In a speech in Grenoble, the site of recent urban unrest, Sarkozy said
that the current list of causes for revoking French nationality would be
reevaluated and "rights and benefits" accorded to illegal immigrants would
be reviewed.

Meanwhile, a video posted on the Internet showing riot police roughly
rousting African immigrant squatters, including one visibly pregnant
woman, from an encampment at a housing project prompted shocked reactions
around the country.

The video shot by a member of a housing-rights organization shows police
wearing leg protection pulling women, some with babies on their backs, and
in one case dragging a woman across the ground with her infant trailing
behind in the dirt.

No one was injured in the July 21 operation in La Courneuve, a suburb
northeast of Paris, local officials said, but human rights advocates
denounced the "brutal evacuation" of some 200 people.

Family Planning, an international women's health group, issued a statement
saying it was "scandalized, shocked, outraged and even sickened by the
conditions" of the mass evacuation of women and children.

MRAP, a leading human rights group, said people in the video had all been
expelled from previous housing and provided with no long-term solutions.

The squatters physically resisted, "attaching themselves to each other,
lying down, sometimes kicking and hitting police," the government of the
Seine-Saint-Denis region around La Corneuve said.

The evacuation was handled "according to legal procedures and rules in
such circumstances," and no one was injured, it said in a statement.

The French president, a former interior minister, has projected a
law-and-order image, and named a former police official as prefect, the
highest state authority, for the region around Grenoble after youths and
police clashed this month at a housing project that is home to many
immigrants.

Two days ago, Sarkozy ordered the expulsion of Gypsies living in France
illegally, saying their camps should be "systematically evacuated." That
order came after police clashed this month with Gypsies, known as Roma, in
the Loire Valley following the shooting death of a youth fleeing police.

The pronouncement caused special outrage because Sarkozy singled out a
particular ethnic group in a country official that's official blind to
ethnic origins.

Sarkozy said he wants immigration laws changed to make it easier to expel
people "for reasons of public order."

Sarkozy traveled to Grenoble Friday for the induction ceremony of a new
prefect, Eric Le Douaron, and used the occasion to announce a new
get-tough approach to delinquency that notably hits hard on immigrants who
disobey the law.

"French nationality should be earned.
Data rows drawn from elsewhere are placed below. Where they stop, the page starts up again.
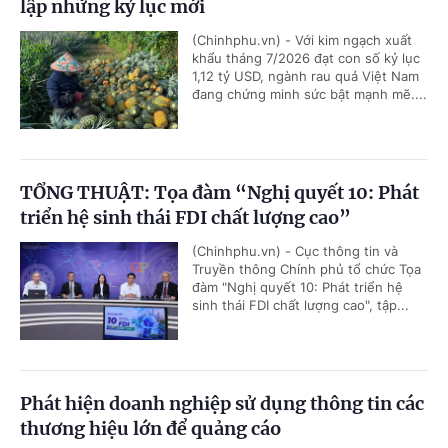
lập những kỷ lục mới
(Chinhphu.vn) - Với kim ngạch xuất
khẩu tháng 7/2026 đạt con số kỷ lục
1,12 tỷ USD, ngành rau quả Việt Nam
đang chứng minh sức bật mạnh mẽ....
TỔNG THUẬT: Tọa đàm “Nghị quyết 10: Phát
triển hệ sinh thái FDI chất lượng cao”
(Chinhphu.vn) - Cục thông tin và
Truyền thông Chính phủ tổ chức Tọa
đàm "Nghị quyết 10: Phát triển hệ
sinh thái FDI chất lượng cao", tập...
Phát hiện doanh nghiệp sử dụng thông tin các
thương hiệu lớn để quảng cáo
One must know how to be worthy of
it," the president said. French nationality should be revoked "from any
person of foreign origin who voluntarily threatens the life of a police
officer" or other public authority, he said.

The violence outside Grenoble, in the southeast, was triggered by the
police killing of a resident fleeing after an armed robbery at a casino.
Officials said some youths fired on police in the ensuing unrest.

Tensions have simmered in heavily immigrant projects around France since
nationwide riots in 2005.

Human rights organizations joined political rivals to denounce Sarkozy's
decision to target French of immigrant origin.

"The xenophobia of Nicolas Sarkozy threatens democracy," the League of
Human Rights said. For the conservative leader's main rival, the Socialist
Party, "There are rules that are valid for all French ... You are French
or you are not French."

Many claimed that Sarkozy, plummeting in the polls, was using
law-and-order and immigration issues to gain backing from deeply
conservative swaths of the population and the minority far-right.

Julien Proult in Paris contributed to this report.